- Description of the task: The entries that follow need to be printed exactly as they are, minus any pictures.

┄┄┄┄┄┄┄┄┄┄

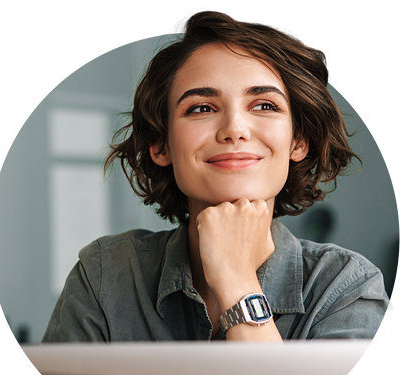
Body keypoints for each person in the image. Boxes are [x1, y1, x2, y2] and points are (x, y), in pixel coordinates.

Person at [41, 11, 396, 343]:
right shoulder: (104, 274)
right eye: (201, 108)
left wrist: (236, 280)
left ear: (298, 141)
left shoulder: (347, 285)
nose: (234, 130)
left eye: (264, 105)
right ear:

┄┄┄┄┄┄┄┄┄┄

- Solution for this exercise:
Body keypoints for each person in the image. Boxes are [x1, y1, x2, y2] and points are (x, y), in pixel coordinates.

Person at [41, 11, 396, 343]:
right shoulder: (104, 274)
right eye: (201, 108)
left wrist: (236, 280)
left ear: (298, 141)
left shoulder: (347, 285)
nose: (234, 130)
left eye: (264, 105)
right ear:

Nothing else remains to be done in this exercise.